*WHAT IS NEEDED:* Copy out the data in full and exactly, passing over the pictures.

*RECORDS PROVIDED:*
***

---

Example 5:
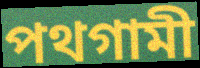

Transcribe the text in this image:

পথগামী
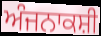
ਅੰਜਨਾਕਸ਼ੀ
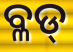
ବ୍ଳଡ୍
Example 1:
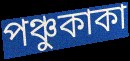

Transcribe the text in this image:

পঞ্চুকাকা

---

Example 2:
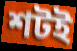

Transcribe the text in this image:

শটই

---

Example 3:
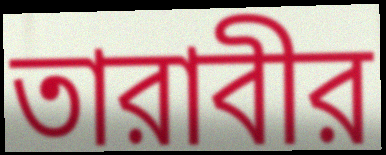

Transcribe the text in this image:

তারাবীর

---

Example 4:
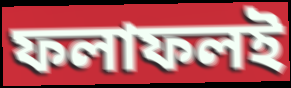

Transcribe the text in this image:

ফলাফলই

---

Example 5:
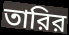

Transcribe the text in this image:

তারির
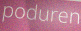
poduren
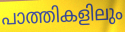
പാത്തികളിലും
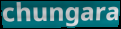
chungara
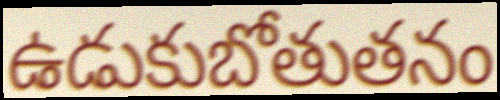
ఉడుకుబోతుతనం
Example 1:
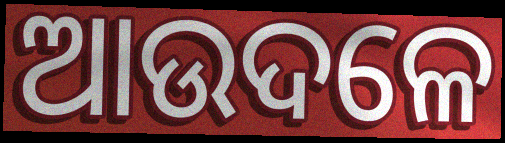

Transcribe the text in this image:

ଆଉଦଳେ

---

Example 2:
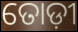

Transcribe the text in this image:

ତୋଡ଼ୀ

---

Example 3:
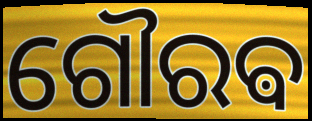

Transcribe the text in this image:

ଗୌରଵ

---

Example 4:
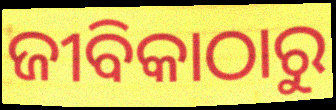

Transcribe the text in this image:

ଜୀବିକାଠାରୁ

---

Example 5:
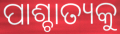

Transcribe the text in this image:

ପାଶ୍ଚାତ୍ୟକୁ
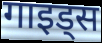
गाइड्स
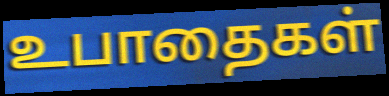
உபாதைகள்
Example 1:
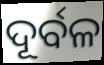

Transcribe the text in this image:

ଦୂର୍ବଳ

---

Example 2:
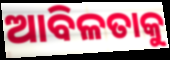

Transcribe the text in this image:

***

*RESULT FOR THIS TASK:*
---

Example 5:

Transcribe the text in this image:

পথগামী
ਅੰਜਨਾਕਸ਼ੀ
ବ୍ଳଡ୍
Example 1:

Transcribe the text in this image:

পঞ্চুকাকা

---

Example 2:

Transcribe the text in this image:

শটই

---

Example 3:

Transcribe the text in this image:

তারাবীর

---

Example 4:

Transcribe the text in this image:

ফলাফলই

---

Example 5:

Transcribe the text in this image:

তারির
poduren
പാത്തികളിലും
chungara
ఉడుకుబోతుతనం
Example 1:

Transcribe the text in this image:

ଆଉଦଳେ

---

Example 2:

Transcribe the text in this image:

ତୋଡ଼ୀ

---

Example 3:

Transcribe the text in this image:

ଗୌରଵ

---

Example 4:

Transcribe the text in this image:

ଜୀବିକାଠାରୁ

---

Example 5:

Transcribe the text in this image:

ପାଶ୍ଚାତ୍ୟକୁ
गाइड्स
உபாதைகள்
Example 1:

Transcribe the text in this image:

ଦୂର୍ବଳ

---

Example 2:

Transcribe the text in this image:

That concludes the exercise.